-------- The records

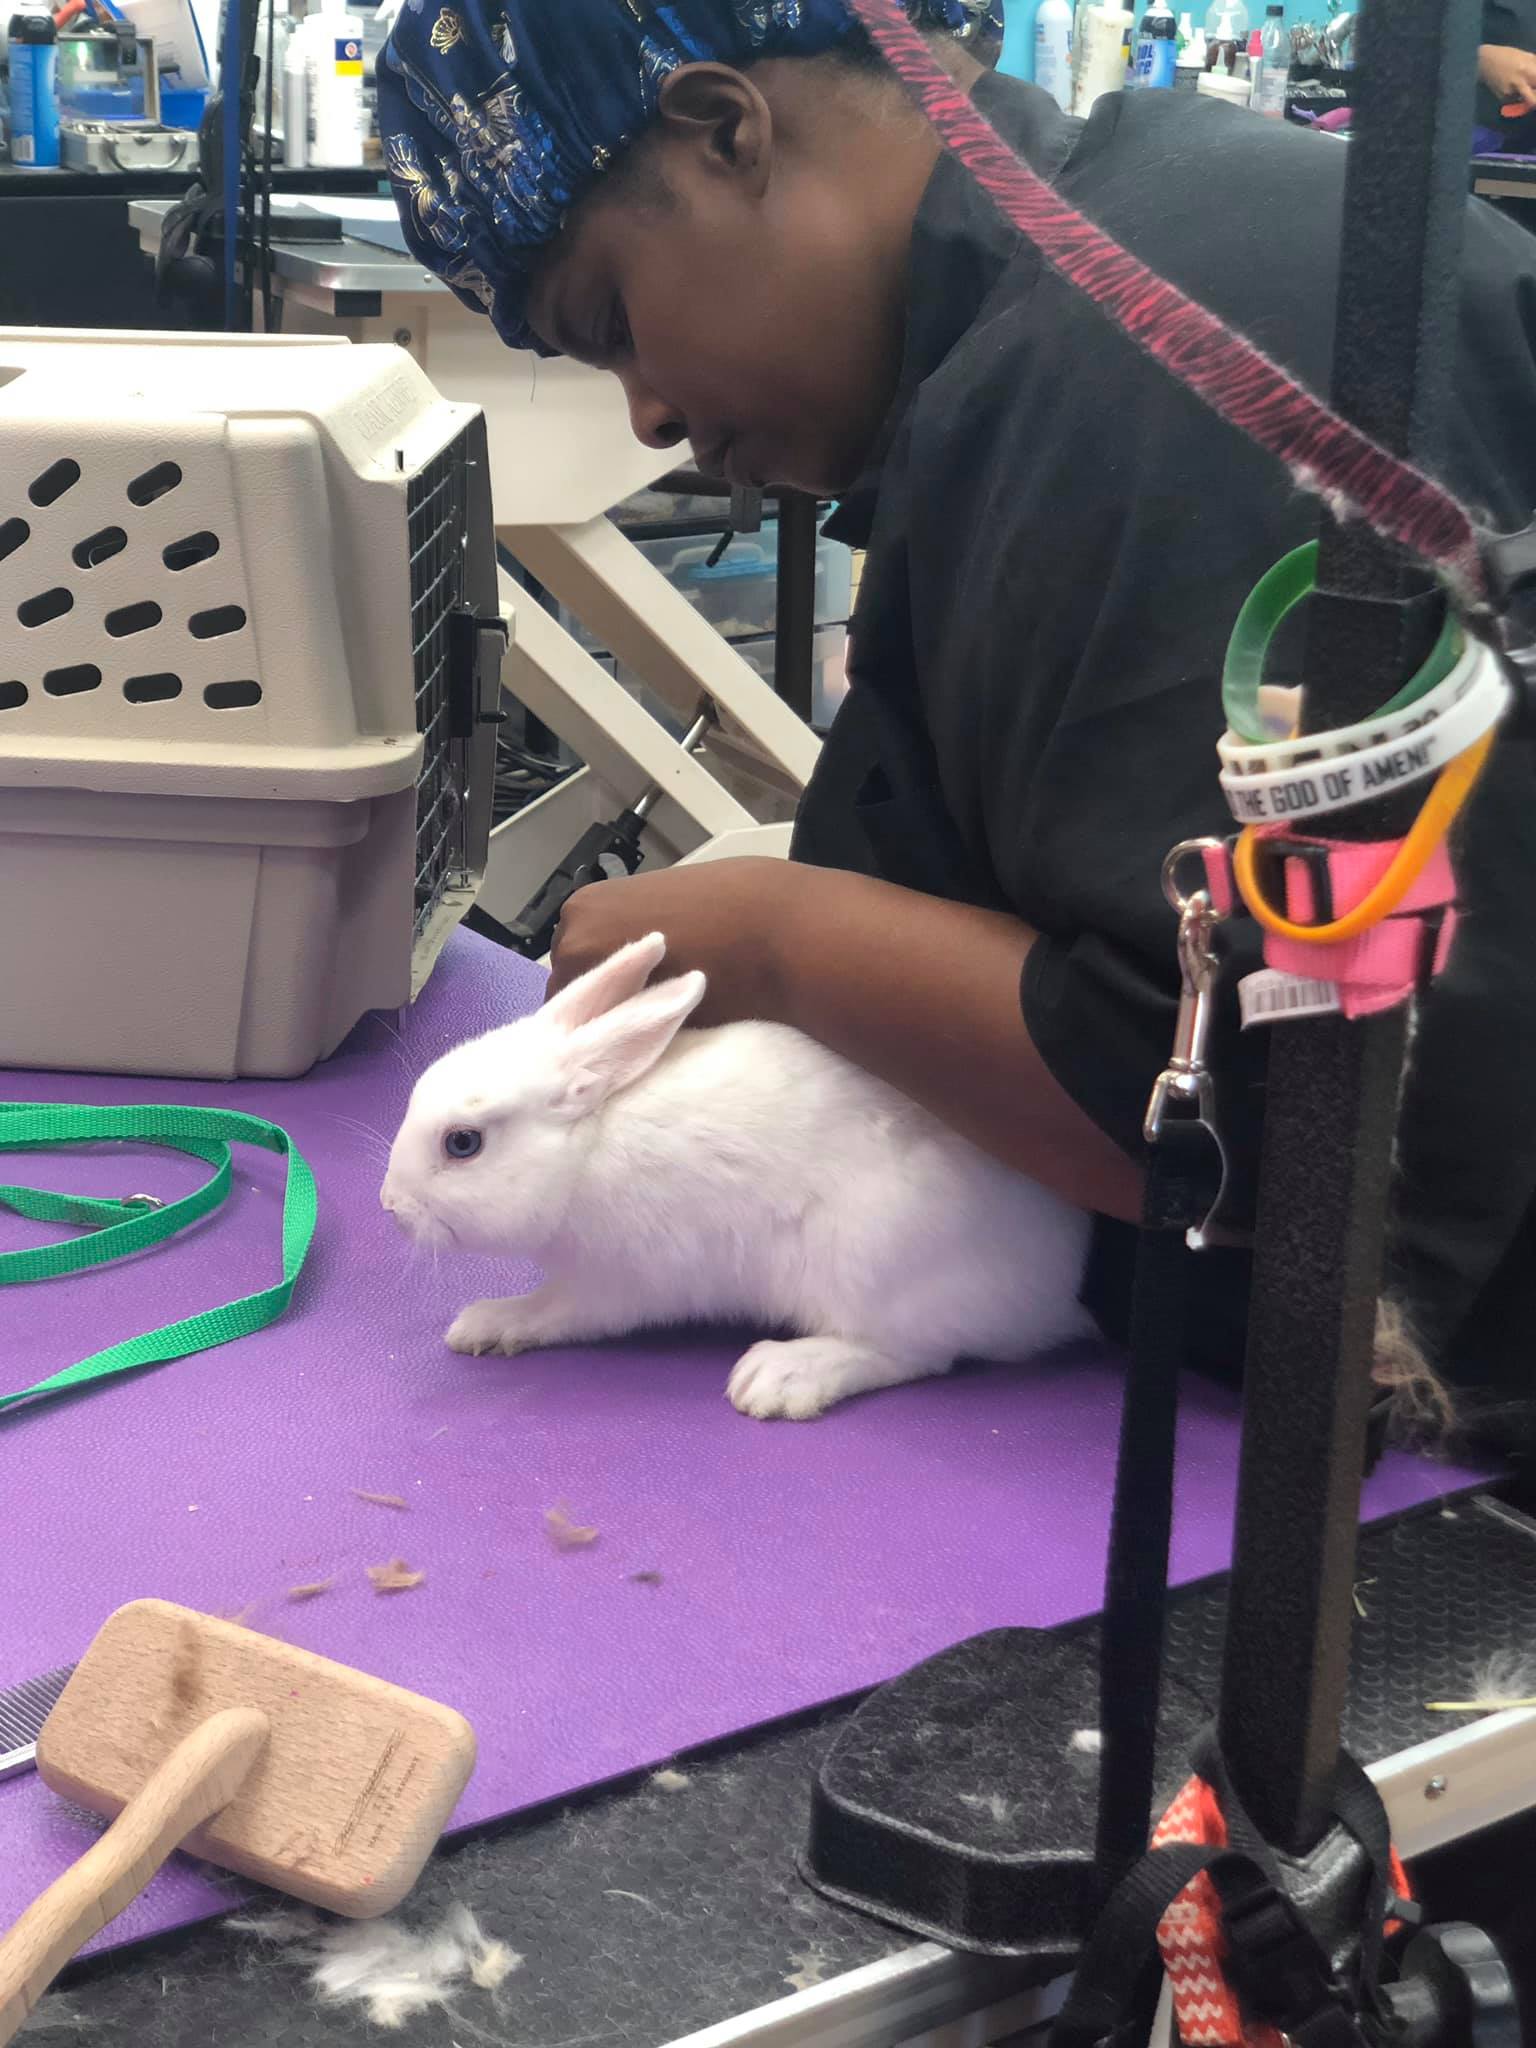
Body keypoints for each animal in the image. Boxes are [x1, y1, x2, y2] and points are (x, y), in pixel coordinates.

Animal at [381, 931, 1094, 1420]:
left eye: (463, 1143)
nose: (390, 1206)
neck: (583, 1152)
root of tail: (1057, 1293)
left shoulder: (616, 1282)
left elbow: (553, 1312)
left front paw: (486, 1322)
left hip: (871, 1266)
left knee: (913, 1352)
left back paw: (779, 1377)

----------------

A word-for-word repetition of the data above, without pictures, is the expected answer.

**Reply:**
Body keypoints for each animal in the image. Boxes are [x1, y1, x2, y2] and points are (x, y), in pixel coordinates.

Animal at [381, 931, 1094, 1420]:
left eye: (463, 1143)
nose: (390, 1206)
neck: (583, 1152)
root of tail: (1057, 1293)
left shoulder: (616, 1282)
left elbow: (553, 1312)
left front paw: (486, 1322)
left hip: (871, 1266)
left knee: (913, 1352)
left back paw: (779, 1377)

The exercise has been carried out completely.